Armaram uma emboscada na saída de um motel grã-fino. O gringo, um argentino, tinha a cachorrada de deixar Rebecca (a provável melhor trepada de sua vida) num ponto de ônibus duas esquinas após o motel e dali rumar para sabe-se lá onde. Nem para dar uma caroninha o sujeito se dignava após todas as posições censuradas no Kama Sutra. Adalberto descobrira pelos jornais que ele era amigo de um deputado federal e dono de uma danceteria famosa entre os bacanas. Se bobear o desgraçado havia feito alguma besteira com a minha Ariane. Seu sangue fervia só de ver a camisa da seleção portenha que Tomás usava no futebol. O gringo, obviamente, era bem casado com uma filha de alguém mais importante que ele, e de repente, mais gringo que ele também. Tocaiaram o sujeito assim que ele contornou a primeira esquina longe das vistas de Rebecca. Era madrugada, ninguém por perto, o sangue de Adalberto furioso. ¡Maricón! !Hijo de puta! Chute na cara, pontapé no estômago. ¡Cabrón! ¡Boludo! ¡Covardes, la policia ... chute na cara. La policia nada, rapá. Enfiaram o gringo desorientado no carro deles e Adalberto partiu de volta para a vila feliz por ter ofendido o hermano na lengua natal dele. O carro do argentino fora abandonado num matagal longe dali por Tomás, que ateou fogo na charanga para garantir. Não pediram os vinte e cinco milhões, mas exigiram da família do gringo um seguro milhão de reais e nada de polícia na conversa. Todo dia na hora do almoço Adalberto levava junto com um prato de sopa uma bolacha para o gringo, trancado num quarto improvisado nos fundos de sua casa. Uma semana se passara e a família amedrontada mandara avisar que ele estava em viagem de negócios.
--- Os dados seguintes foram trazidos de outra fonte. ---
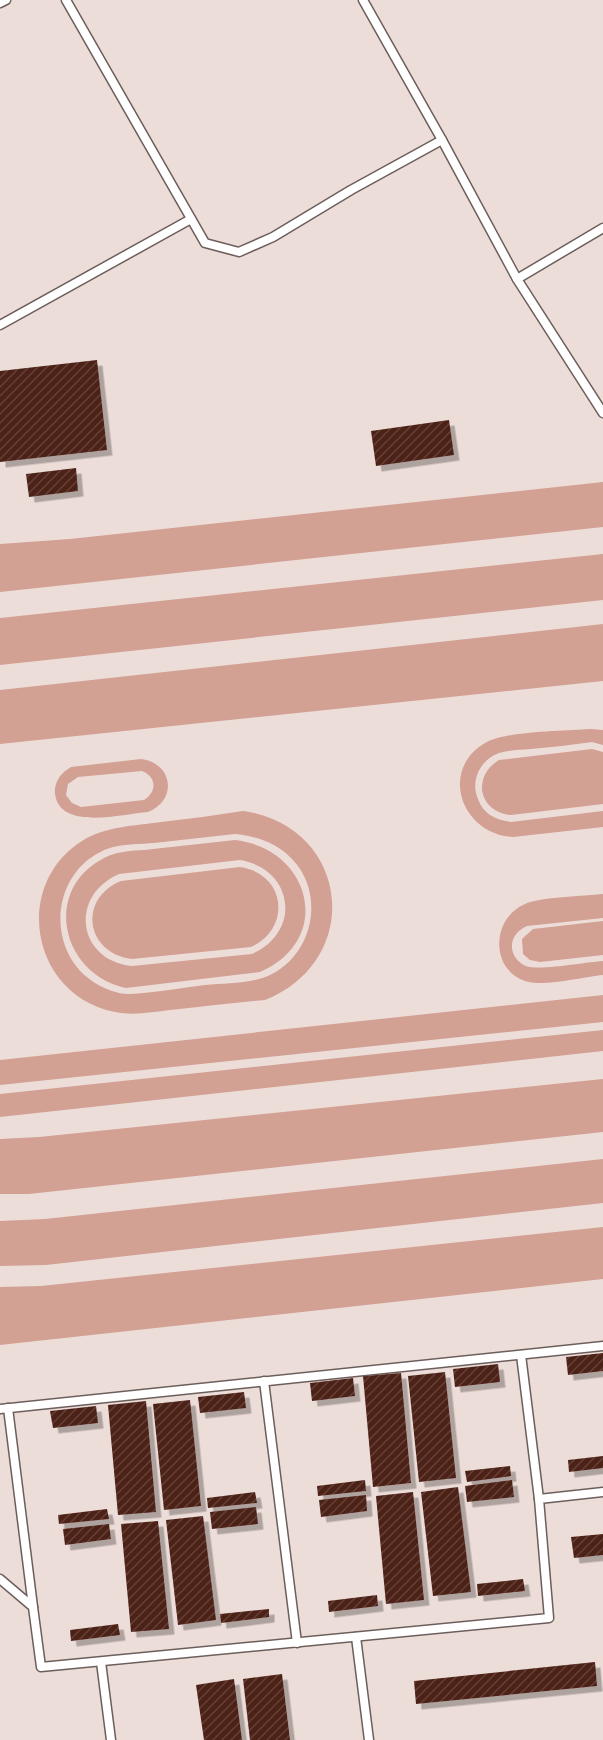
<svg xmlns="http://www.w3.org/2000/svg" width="603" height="1740" font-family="Roboto,sans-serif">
  <defs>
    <pattern id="building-hatch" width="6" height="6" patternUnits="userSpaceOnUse" patternTransform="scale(1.5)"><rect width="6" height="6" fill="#4e2219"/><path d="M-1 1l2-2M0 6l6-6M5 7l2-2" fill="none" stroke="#634038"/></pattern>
    <filter id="shadow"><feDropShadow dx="5.5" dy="5.5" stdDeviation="0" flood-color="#0004"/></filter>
  </defs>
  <rect width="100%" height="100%" fill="#edddd9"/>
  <!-- pitch -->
  <g fill="#d3a094" fill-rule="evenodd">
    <path d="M603,482V527L0,592V544L70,539Z"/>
    <path d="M603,554V600L0,665V618Z"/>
    <path d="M603,624V681L0,744V690Z"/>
    <path d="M590,729L603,730V745L592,742C572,745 552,747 531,749C521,750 509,750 499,753C480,760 470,781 478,799C483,814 496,820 511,822L603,811V827L513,837C461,834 439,770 485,743C505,731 565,731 590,729Z"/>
    <path d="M592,749L603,752V804L511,815C478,812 472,776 499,760Z"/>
    <path d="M141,759C173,763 178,800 148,812C122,814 60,831 55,794C54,781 61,773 71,767ZM142,771C157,777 157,792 144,800L81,807L72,803L66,795L68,784L78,777Z"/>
    <path d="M243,811C350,826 365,960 265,1000C233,1003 201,1007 170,1010C152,1012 133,1016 115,1012C32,996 11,886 82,841C106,826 134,826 161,822C189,819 216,815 243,811ZM235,834C256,836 277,843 292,859C325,893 314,952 272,974C253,984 226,983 205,985C180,988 154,993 129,994C117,994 105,989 95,983C51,956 49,890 89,859C96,854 105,849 113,847C126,844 141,844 154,843C181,840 208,837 235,834Z"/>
    <path d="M235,840C312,849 334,940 260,972L126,988C61,974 42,890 104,858C118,850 137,851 153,849C180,846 208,843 235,840ZM240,860C294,869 302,932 252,954L132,966C77,960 69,896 119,874Z"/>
    <path d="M240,867C286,874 292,928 251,947L132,959C86,954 77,899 121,881Z"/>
    <path d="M603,894V918L527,926C518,930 511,938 512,948C513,957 519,963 526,966C540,971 586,962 603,961V975C584,977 546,986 529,982C490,973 490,919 525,904C539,897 585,896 603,894Z"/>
    <path d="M603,921V955L540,962L530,960L523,954L522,939L533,929Z"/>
    <path d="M603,995V1022L0,1085V1060Z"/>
    <path d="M603,1030V1051L0,1117V1094Z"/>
    <path d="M603,1079V1132L29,1194H0V1139L39,1137Z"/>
    <path d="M603,1159V1203L46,1265L0,1266V1221L45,1219Z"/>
    <path d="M603,1227V1279L0,1345V1287L41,1286Z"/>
  </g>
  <!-- building -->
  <g fill="url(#building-hatch)" filter="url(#shadow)">
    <path d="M97,360L107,450L0,462V371Z"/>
    <path d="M449,420L454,455L376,466L371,431Z"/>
    <path d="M76,468L78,491L29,497L26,474Z"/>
    <path d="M603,1353V1371L568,1375L566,1357Z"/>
    <path d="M498,1364L500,1382L455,1387L453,1369Z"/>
    <path d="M445,1372L456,1478L419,1482L408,1376Z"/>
    <path d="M401,1373L411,1483L373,1487L363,1376Z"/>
    <path d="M353,1378L355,1396L312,1401L310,1383Z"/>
    <path d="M244,1392L246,1408L200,1413L198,1397Z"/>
    <path d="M190,1400L201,1506L164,1510L153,1404Z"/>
    <path d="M146,1401L156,1512L118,1515L108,1405Z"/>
    <path d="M96,1406L98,1423L53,1428L50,1411Z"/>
    <path d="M603,1456V1468L569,1472L568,1460Z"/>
    <path d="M510,1466L511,1476L467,1482L465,1471Z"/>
    <path d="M365,1480L366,1491L318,1496L317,1486Z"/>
    <path d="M512,1480L514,1497L467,1502L465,1486Z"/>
    <path d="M458,1487L471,1592L433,1596L421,1492Z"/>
    <path d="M255,1492L257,1503L208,1508L207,1498Z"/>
    <path d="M413,1492L424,1600L386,1604L376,1496Z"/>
    <path d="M366,1495L367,1511L321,1517L319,1500Z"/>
    <path d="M256,1507L258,1524L212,1529L210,1512Z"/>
    <path d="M107,1509L109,1519L59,1524L58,1515Z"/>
    <path d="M203,1516L216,1620L178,1625L166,1520Z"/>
    <path d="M158,1521L169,1629L131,1632L121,1524Z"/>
    <path d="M109,1524L111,1539L65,1545L63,1529Z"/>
    <path d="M603,1534V1555L574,1558L571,1537Z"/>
    <path d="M523,1579L525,1591L478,1596L477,1584Z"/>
    <path d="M377,1595L378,1606L329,1612L328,1601Z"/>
    <path d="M269,1609V1617L221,1623L220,1614Z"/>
    <path d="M118,1624L120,1635L71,1641L70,1630Z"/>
    <path d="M595,1662L597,1686L416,1704L414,1681Z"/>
    <path d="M282,1674L290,1740H250L243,1679Z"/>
    <path d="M234,1679L242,1740H204L196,1685Z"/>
  </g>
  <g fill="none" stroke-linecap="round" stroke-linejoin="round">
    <!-- service casing -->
    <g stroke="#6c5e5b" stroke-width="11">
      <g id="service">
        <path d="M66,0L205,243L239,252L273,237L351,190L442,140"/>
        <path d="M363,0L442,140L517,279L603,413"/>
        <path d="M0,3L6,0"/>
        <path d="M517,279L603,228"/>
        <path d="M0,325L191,219"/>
        <path d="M521,1355L539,1499"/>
        <path d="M264,1381L297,1643"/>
        <path d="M8,1408L33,1607"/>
        <path d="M0,1409L603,1346"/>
        <path d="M0,1579L33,1607L41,1667L549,1618L539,1499L603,1492"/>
        <path d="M356,1637L369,1740"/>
        <path d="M101,1662L111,1740"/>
      </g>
    </g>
    <!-- service -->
    <use href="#service" stroke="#fff" stroke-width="8"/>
  </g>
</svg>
Adalberto sentado na cozinha esperava Tomás voltar com a resposta do resgate. Parecia que tudo daria certo. Dali a uns dois dias resolveriam tudo, Tomás só não precisava demorar tanto num telefonema. Começou a tocar uma música do Lulu Santos no radinho. Ariane tinha todos os discos do Lulu, imaginava a ruiva saindo do mar como uma onda com seus seios oprimidos no biquíni. Ela deitaria na toalha estendida a seus pés e pediria que ele espalhasse o bronzeador. Adalberto aumentou o som e sorriu. Bastava acertar seis números para aquilo tudo acabar bem, e ele já havia faturado quatro. O dia continuava nublado lá fora.